### [WHAT NEEDS TO BE DONE]
Go through the entries one line at a time, and gather every line that has the word "down".

### [GIVEN ENTRIES]
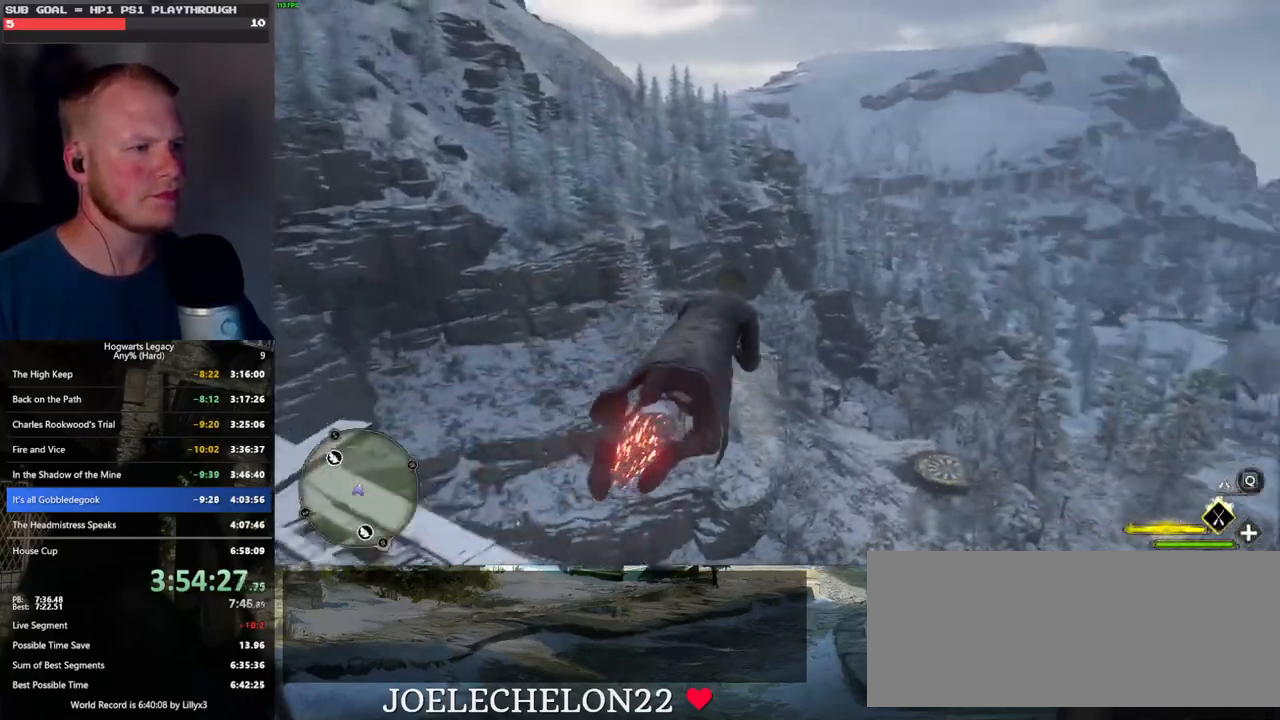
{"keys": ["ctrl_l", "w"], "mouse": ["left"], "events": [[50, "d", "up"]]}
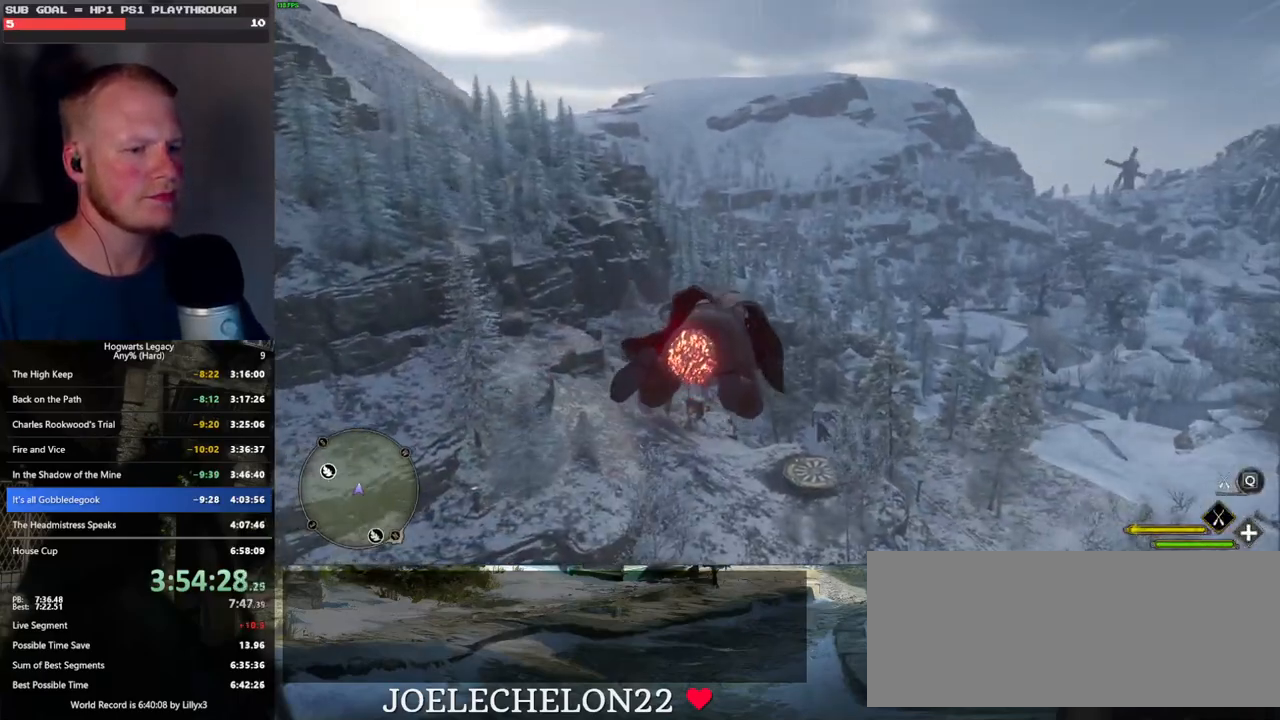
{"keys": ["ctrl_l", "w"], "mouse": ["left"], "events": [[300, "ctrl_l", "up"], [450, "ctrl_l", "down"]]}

---

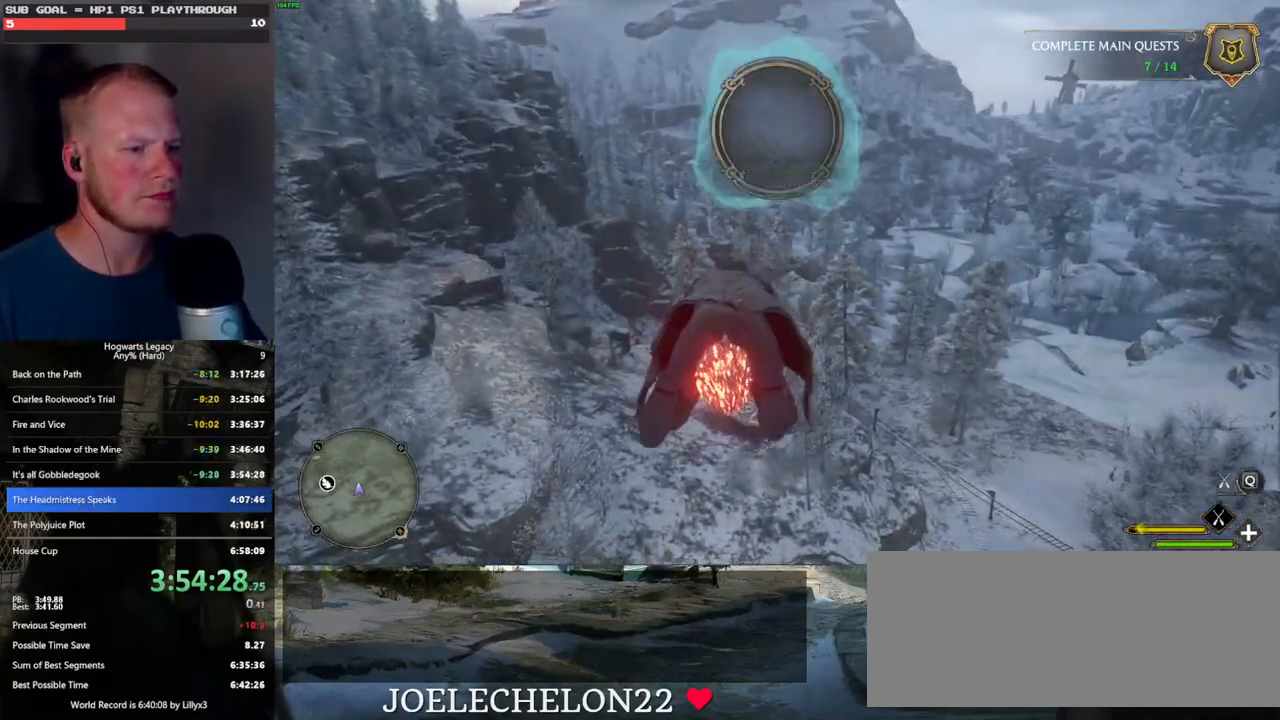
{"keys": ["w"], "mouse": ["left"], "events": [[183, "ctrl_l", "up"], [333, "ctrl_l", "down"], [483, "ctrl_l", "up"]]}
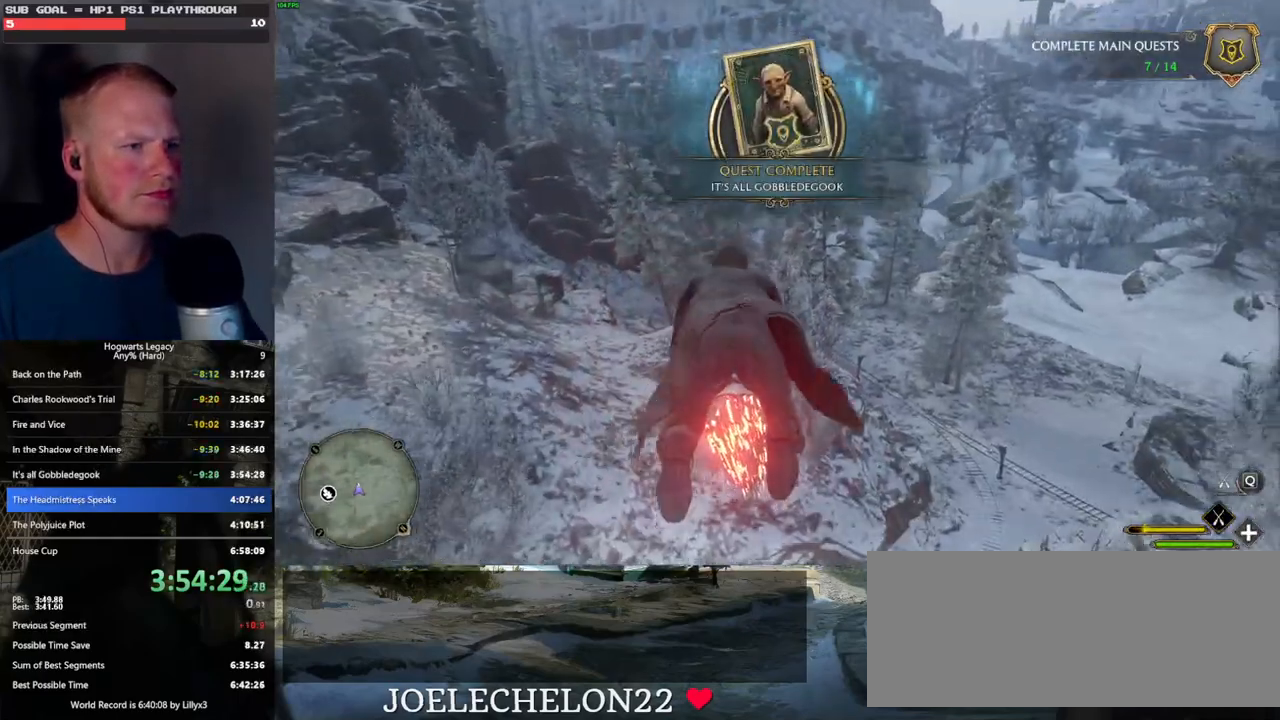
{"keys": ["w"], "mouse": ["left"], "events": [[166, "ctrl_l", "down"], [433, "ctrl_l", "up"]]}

### [RESPONSE TO THIS TASK]
{"keys": ["ctrl_l", "w"], "mouse": ["left"], "events": [[300, "ctrl_l", "up"], [450, "ctrl_l", "down"]]}
{"keys": ["w"], "mouse": ["left"], "events": [[183, "ctrl_l", "up"], [333, "ctrl_l", "down"], [483, "ctrl_l", "up"]]}
{"keys": ["w"], "mouse": ["left"], "events": [[166, "ctrl_l", "down"], [433, "ctrl_l", "up"]]}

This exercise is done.